L’Egitto conobbe con i Tulunidi un risveglio economico e culturale e la costruzione dell’omonima grande moschea di Ibn Ṭūlūn che ancor oggi ne porta il nome[4].

Quindi fu la terra anche dei Mamelucchi, o in arabo Dawlat al-Atrak, Paese dei Turchi, una dinastia turca originaria del Khwarezm, una miscellanea di qĩpčaq, alani, circassi e centrasiatici, kazaki come si direbbe oggi, erede dell’Impero abbaside. Gli unici che furono in grado di infliggere una sconfitta ai Mongoli, nel 1260, dopo la caduta di Bagdad.    
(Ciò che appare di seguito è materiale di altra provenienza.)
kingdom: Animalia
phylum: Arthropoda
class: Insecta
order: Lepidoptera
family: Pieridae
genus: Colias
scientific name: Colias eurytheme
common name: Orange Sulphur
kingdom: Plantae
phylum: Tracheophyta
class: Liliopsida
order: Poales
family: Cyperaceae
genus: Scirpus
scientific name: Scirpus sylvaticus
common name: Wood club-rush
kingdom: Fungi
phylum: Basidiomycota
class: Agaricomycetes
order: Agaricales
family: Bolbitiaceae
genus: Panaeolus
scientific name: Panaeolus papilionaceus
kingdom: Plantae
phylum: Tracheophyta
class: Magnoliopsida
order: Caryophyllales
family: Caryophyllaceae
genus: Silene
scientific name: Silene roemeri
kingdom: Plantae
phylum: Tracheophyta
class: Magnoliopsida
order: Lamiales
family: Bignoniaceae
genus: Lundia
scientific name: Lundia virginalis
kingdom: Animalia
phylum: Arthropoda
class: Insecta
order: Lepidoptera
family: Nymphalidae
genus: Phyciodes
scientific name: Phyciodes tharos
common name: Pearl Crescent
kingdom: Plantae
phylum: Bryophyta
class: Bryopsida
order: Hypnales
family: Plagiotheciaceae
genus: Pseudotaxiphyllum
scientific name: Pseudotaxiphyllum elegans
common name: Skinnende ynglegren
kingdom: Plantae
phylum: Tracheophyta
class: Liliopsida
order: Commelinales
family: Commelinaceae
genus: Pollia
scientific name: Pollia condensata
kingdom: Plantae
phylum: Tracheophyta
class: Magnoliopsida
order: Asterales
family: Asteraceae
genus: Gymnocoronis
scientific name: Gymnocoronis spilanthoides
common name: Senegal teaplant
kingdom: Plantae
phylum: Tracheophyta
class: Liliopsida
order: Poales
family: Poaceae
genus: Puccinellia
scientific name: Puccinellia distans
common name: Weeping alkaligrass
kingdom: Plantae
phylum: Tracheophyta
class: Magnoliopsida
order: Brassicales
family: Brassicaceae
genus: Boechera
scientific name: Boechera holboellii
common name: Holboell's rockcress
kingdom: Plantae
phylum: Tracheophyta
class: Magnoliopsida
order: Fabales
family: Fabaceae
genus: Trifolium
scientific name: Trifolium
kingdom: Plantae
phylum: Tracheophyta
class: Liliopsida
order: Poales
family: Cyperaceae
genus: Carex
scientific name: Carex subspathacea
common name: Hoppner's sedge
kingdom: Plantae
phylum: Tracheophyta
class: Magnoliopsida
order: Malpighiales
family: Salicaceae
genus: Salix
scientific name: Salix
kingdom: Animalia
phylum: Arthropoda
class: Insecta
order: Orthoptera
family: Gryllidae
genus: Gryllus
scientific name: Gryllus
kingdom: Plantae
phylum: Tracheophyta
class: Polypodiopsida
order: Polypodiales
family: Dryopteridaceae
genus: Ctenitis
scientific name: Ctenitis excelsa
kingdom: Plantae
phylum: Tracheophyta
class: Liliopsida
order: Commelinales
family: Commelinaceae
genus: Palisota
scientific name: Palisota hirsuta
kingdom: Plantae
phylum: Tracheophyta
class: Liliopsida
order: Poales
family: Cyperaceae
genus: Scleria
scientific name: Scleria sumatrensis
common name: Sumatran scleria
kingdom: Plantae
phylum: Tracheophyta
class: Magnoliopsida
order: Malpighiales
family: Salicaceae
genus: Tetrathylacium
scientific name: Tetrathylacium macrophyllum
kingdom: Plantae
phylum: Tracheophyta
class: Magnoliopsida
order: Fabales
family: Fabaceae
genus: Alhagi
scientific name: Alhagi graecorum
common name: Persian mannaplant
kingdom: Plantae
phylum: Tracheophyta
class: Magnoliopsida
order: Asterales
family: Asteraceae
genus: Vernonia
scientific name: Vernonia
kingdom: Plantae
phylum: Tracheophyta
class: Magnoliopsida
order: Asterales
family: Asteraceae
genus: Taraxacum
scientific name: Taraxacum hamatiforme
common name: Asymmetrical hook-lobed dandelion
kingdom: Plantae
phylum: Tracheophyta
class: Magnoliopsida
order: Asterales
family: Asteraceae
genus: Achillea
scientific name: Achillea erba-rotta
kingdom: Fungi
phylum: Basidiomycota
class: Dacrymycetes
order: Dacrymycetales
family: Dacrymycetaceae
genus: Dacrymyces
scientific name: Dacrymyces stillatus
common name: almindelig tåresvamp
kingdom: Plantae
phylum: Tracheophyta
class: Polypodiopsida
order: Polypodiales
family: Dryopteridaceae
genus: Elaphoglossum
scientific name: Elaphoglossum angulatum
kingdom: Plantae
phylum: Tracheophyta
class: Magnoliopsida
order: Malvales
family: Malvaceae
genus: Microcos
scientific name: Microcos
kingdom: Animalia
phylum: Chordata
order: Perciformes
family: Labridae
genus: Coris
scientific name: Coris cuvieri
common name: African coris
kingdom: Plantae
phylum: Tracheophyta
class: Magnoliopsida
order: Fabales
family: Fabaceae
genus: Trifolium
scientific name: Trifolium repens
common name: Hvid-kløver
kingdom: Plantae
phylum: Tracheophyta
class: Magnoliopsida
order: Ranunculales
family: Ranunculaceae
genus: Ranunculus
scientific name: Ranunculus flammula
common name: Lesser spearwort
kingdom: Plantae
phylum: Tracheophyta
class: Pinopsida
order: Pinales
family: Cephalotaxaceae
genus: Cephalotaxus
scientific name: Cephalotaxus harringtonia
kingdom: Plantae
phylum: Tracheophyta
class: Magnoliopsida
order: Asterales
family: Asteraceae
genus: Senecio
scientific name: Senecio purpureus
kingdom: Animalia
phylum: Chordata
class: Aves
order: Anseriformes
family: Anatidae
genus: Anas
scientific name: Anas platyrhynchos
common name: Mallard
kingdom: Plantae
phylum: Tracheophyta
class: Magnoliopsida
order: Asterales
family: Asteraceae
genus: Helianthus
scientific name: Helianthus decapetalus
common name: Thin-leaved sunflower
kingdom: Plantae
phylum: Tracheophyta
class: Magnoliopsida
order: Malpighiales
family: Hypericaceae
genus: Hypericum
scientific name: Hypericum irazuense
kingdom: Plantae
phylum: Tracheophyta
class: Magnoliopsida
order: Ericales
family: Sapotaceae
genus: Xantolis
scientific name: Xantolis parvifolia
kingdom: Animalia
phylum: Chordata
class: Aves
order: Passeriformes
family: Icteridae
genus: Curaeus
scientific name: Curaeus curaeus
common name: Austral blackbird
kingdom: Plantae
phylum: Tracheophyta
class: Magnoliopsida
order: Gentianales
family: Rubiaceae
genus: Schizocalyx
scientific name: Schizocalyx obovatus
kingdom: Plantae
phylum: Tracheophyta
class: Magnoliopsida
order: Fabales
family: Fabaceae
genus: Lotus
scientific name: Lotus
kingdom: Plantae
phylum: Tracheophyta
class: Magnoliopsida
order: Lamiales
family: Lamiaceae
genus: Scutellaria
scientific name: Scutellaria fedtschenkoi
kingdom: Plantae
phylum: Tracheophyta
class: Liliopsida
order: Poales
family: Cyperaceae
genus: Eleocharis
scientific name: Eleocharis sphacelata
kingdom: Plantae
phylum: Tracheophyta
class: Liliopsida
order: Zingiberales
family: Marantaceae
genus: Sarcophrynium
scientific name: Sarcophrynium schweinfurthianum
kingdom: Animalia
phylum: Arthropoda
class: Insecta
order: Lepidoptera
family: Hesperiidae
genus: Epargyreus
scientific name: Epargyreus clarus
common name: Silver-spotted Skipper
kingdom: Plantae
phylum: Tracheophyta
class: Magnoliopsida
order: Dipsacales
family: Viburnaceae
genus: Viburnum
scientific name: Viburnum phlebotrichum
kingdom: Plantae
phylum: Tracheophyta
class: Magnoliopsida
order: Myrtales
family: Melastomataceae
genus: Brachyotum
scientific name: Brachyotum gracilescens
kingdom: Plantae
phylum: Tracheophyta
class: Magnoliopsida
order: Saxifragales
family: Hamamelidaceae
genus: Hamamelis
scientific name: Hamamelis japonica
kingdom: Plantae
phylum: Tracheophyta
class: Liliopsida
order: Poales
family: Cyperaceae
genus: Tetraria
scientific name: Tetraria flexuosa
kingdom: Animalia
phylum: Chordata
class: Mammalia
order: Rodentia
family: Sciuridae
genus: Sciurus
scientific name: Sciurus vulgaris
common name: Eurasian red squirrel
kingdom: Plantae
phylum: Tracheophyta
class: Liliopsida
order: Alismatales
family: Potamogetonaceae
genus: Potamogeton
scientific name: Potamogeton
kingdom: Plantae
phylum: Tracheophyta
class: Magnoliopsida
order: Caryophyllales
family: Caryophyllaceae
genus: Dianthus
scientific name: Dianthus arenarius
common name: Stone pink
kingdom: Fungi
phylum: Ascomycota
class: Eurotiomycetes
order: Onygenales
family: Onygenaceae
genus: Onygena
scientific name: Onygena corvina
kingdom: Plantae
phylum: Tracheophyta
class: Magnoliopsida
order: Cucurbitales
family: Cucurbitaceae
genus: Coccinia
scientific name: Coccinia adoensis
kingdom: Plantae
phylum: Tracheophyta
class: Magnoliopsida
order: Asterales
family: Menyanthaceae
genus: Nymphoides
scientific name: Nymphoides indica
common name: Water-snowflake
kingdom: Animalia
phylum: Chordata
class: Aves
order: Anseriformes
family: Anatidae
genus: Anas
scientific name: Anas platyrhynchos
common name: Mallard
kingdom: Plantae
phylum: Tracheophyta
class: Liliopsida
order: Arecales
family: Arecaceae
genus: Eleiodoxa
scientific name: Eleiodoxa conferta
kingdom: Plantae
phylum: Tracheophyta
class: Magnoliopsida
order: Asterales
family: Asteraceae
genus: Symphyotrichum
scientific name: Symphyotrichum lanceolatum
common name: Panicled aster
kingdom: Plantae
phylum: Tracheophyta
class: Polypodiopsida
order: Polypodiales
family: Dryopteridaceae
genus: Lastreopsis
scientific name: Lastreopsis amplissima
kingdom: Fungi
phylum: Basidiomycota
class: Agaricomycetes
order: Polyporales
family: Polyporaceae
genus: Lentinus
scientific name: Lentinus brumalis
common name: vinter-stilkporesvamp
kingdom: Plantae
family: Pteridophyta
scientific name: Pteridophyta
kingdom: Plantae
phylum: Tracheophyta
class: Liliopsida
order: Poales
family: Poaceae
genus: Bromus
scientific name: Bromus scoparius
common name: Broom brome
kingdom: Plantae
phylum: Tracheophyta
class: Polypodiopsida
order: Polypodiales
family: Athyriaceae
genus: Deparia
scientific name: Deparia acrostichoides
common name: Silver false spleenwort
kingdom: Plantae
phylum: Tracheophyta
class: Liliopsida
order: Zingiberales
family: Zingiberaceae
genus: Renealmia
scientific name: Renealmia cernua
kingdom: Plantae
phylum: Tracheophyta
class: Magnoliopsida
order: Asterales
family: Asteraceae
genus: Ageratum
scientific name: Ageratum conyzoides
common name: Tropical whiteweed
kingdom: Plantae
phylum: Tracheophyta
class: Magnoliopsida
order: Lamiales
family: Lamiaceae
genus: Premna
Questo per dire come svariati secoli della storia del Paese siano stati caratterizzati da una leadership turca. Un’epoca nella quale l’Egitto era un Paese emergente all’interno del mondo musulmano. Un Paese che, nell’epoca moderna, inseguendo le chimere di un nazionalismo avventizio, sia arabo o islamista di matrice wahhabita-salafita, sta vivendo una delle pagine più tragiche della sua storia.   

Forse la Turchia, oggi erede di questo passato, potrebbe essere un modello ispirativo per l’Egitto. Anche prescindendo dal cosiddetto neo-ottomanesimo in senso stretto, essa potrebbe, in virtù della sua influenza storica plurisecolare, esercitare un ascendente capace di veicolare certi principi di “Islam laico” facendoli metabolizzare ad una nazione di 80 milioni di abitanti. Una nazione leader all’interno del mondo arabo. Ma per attuare ciò dovrebbe venire meno proprio quell’arabismo, quel nazionalismo islamizzato su cui essa ha fondato la sua recente consapevolezza e coscienza etnica. 


[1] http://www.zaman.com.tr/ahmet-turan-alkan/israili-gozlemlemeyi-unutma_2121728.html

[2] http://www.zaman.com.tr/huseyin-gulerce/ihvan-ak-parti-ve-hilafet-meselesi-_2121727.html

[3] Albert Hurani, Storia dei Popoli arabi, Milano, 1991, pg. 126.

[4] Jean Paul Roux , Storia dei Turchi, Milano, 1998, pg.108.